16. Mr Kirk points out that the applicant had previously made the tribunal aware that he would not represent himself. This was in an application for postponement made on 27 August 2014 indicating that he was represented by solicitors. The tribunal in the present case noted that neither the applicant nor his previously nominated representative had attended and that no adjournment had been sought and no reasons for their absence had been provided. It was also observed that no Departmental presenting officer was present and no adjournment was sought. In the context the tribunal simply said, "As no one had attended before the panel today it was decided to proceed with the appeal in the absence of any request for adjournment or explanation as to absence".
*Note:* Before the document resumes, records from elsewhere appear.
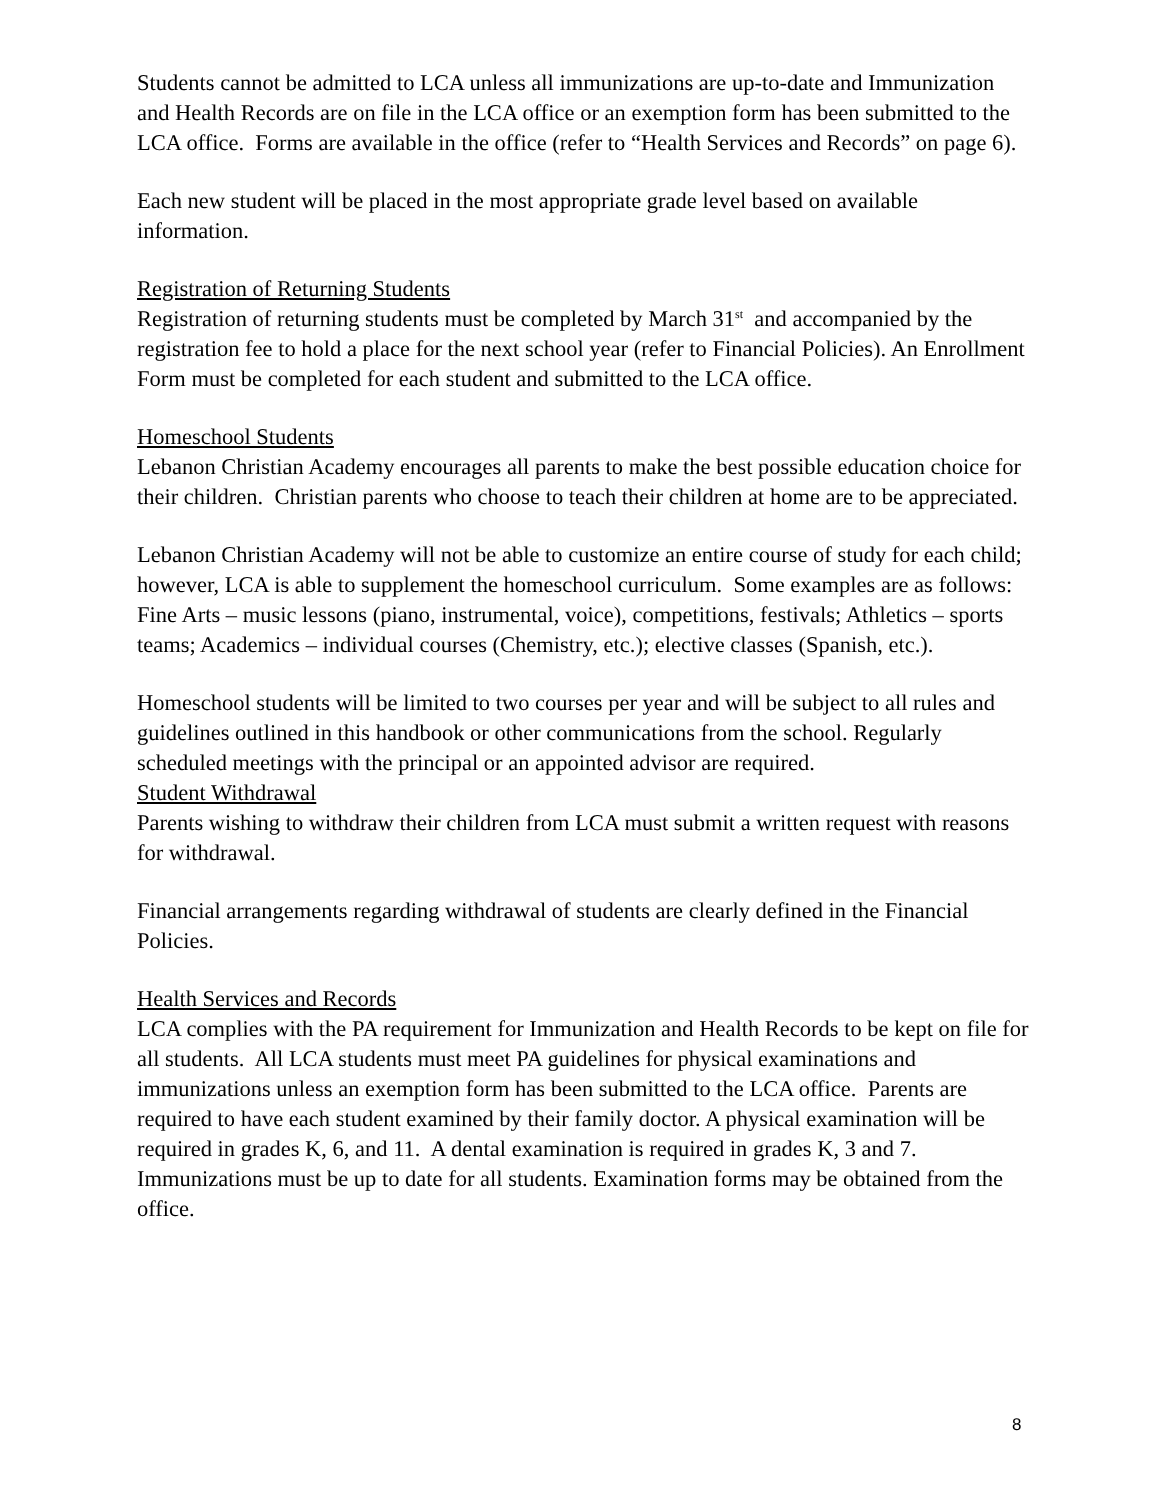Students cannot be admitted to LCA unless all immunizations are up-to-date and Immunization and Health Records are on file in the LCA office or an exemption form has been submitted to the LCA office. Forms are available in the office (refer to “Health Services and Records” on page 6).
Each new student will be placed in the most appropriate grade level based on available information.
Registration of Returning Students
Registration of returning students must be completed by March 31<sup>st</sup> and accompanied by the registration fee to hold a place for the next school year (refer to Financial Policies). An Enrollment Form must be completed for each student and submitted to the LCA office.
Homeschool Students
Lebanon Christian Academy encourages all parents to make the best possible education choice for their children. Christian parents who choose to teach their children at home are to be appreciated.
Lebanon Christian Academy will not be able to customize an entire course of study for each child; however, LCA is able to supplement the homeschool curriculum. Some examples are as follows: Fine Arts – music lessons (piano, instrumental, voice), competitions, festivals; Athletics – sports teams; Academics – individual courses (Chemistry, etc.); elective classes (Spanish, etc.).
Homeschool students will be limited to two courses per year and will be subject to all rules and guidelines outlined in this handbook or other communications from the school. Regularly scheduled meetings with the principal or an appointed advisor are required.
Student Withdrawal
Parents wishing to withdraw their children from LCA must submit a written request with reasons for withdrawal.
Financial arrangements regarding withdrawal of students are clearly defined in the Financial Policies.
Health Services and Records
LCA complies with the PA requirement for Immunization and Health Records to be kept on file for all students. All LCA students must meet PA guidelines for physical examinations and immunizations unless an exemption form has been submitted to the LCA office. Parents are required to have each student examined by their family doctor. A physical examination will be required in grades K, 6, and 11. A dental examination is required in grades K, 3 and 7. Immunizations must be up to date for all students. Examination forms may be obtained from the office.
8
17. However, Mr Kirk points out that in ADR-v-Department for Social Development [2011] NICom 191, Chief Commissioner Mullan stated that "a tribunal should give consideration to whether it is appropriate to proceed in the appellant's absence and give consideration to whether an adjournment should be given in order to permit the appellant to attend". Mr Kirk submits that it was always clear that the applicant had intended to be represented by a solicitor. He submits that the record of proceedings does not show that the tribunal gave consideration to whether to adjourn to enable the applicant to attend against this background. He submits that the decision to proceed was contrary to the requirements of natural justice.
18. I observe that one of the grounds for setting aside a decision of an appeal tribunal under regulation 57 of the Social Security and Child Support (Decisions and Appeals) Regulations (NI) 1999 is that a party or his representative has not been present at a hearing relating to the proceedings. The Commissioners have previously observed that there is overlap between the setting aside power and error of law for breach of the rules of natural justice or violation of Article 6 of the European Convention on Human Rights. Judge Martin QC in C5/05-06(IB) has referred to this as a "concurrent jurisdiction".
19. Against this background, I accept that there is force in the submission of Mr Kirk, made by the Department in the applicant's interests. It will be necessary in all cases where a claimant does not attend a hearing, having said that he will attend and be represented, for a tribunal to make a decision as to whether to proceed in his absence. All the circumstances must be taken into account, and not simply the fact of absence. In appropriate cases, efforts should be made to contact the appellant or his representative. In the absence of an indication that the applicant was no longer intending to appear or be represented, and in the absence of any effort to seek an explanation for the absence, reasons should be stated for proceeding.
20. The circumstances in this case would give grounds for setting aside under regulation 57. In the light of the jurisprudence on concurrent jurisdiction, I accept Mr Kirk's submission that the tribunal has not acted in accordance with the principles of natural justice and has erred in law.
21. I grant leave to appeal. I allow the appeal and I set aside the decision of the appeal tribunal. I direct that the appeal shall be determined by a newly constituted tribunal.